Setelah puas menciccipi es cendol harga kaki 5 tapi rasa hotel bintang 7 itu, sayapun melanjutkan kembali perjalanan pulang. Melewati pemakaman umum, kampus UNJ (Universitas Negeri Jakarta), pom bensin dan menyebrang lampu merah jalan raya simpang Utan Kayu, melintas di depan kantor pos, apotik, warteg/restoran dan puluhan ruko dan perkantoran  yang berjejer di sepanjang jalan Utan Kayu, hingga sampailah saya di titik akhir,  heheheh.

Yauw..tak sampai 40 menit perjalalan dari Tip Top, sampai juga diriku ke kosan indah. Saya langsung cerita ke teman kos, tentang perjalanan saya siang tadi. Tapi, mereka tak percaya. "Tip top itu jauh mbak, gak mungkin..gak mungkin... mbak Eka ngelakuinnya"! Begitulah celetukan mereka. 

Biarlah, kalau mereka tak percaya. Yang penting saya sudah melakukannya. Yes! Saya senang sekali sudah bisa membuktikan, setidaknya pada diri saya sendiri bahwa saya bisa. Yuhuu ! 

Yah, itulah sedikit kisah saya hari ini. Kisah yang tak sengaja, walau sudah lama direncanakan.

Terimakasih Tuhan, untuk cuaca yang mendukung. Hingga saya bisa  melakukan jalan kaki dengan jarak (tak) pendek ini. Kebetulan pula hari ini, adalah hari libur nasional, bertepatan dengan peringatan Kenaikan Isa Al Masih, jadi jalanan lengang. Dan saya bisa melenggang ringan ketika harus melewati lampu merah untuk menyebarang jalan, hihihihi. …

Akankah saya mengulanginya lagi?

# # # #

▶ Petunjuk Pengerjaan:
(1) Jawab pertanyaan berikut berdasarkan teks latihan:
(a) Berapa lama perjalanan dari Tip Top sampai ke kos?
(b) Hari libur nasional apa yang bertepatan dengan hari itu?
(c) Bagaimana tanggapan teman kos setelah mendengar cerita perjalanan itu?
(2) Tolong terjemahkan kalimat dari teks latihan ini ke dalam bahasa Inggris: "Saya langsung cerita ke teman kos, tentang perjalanan saya siang tadi."

▶ Data Hasil Ekstraksi:

# # # #

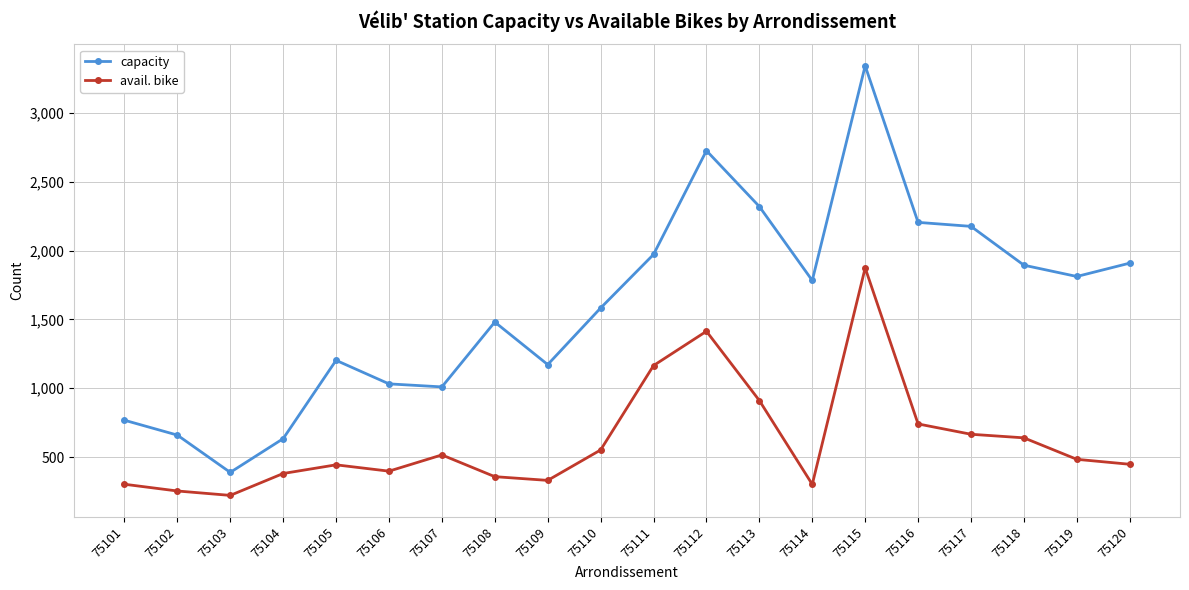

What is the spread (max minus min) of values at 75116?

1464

# # # #

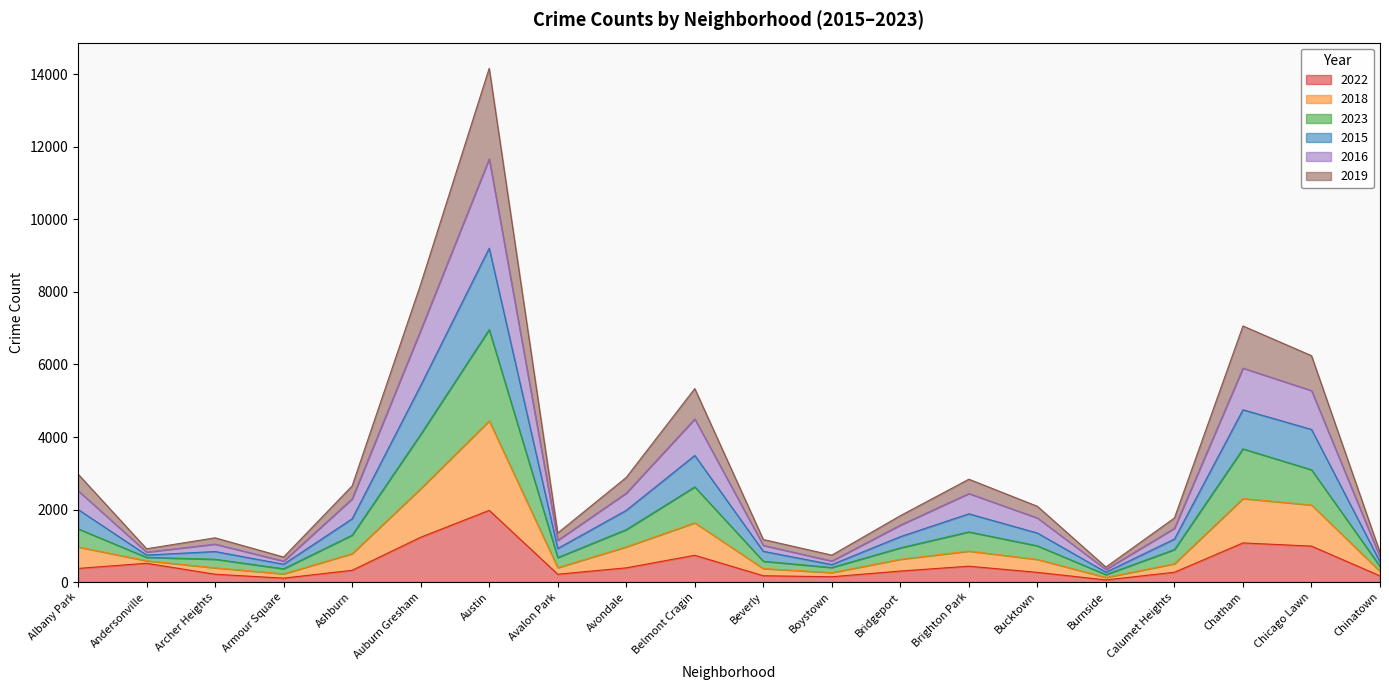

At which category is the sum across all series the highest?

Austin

# # # #

▶ Hasil Pengerjaan:
(1)
(a) Tak sampai 40 menit.
(b) Peringatan Kenaikan Isa Al Masih.
(c) Mereka tak percaya.

(2) I immediately told my boarding-house friends about my trip earlier this afternoon.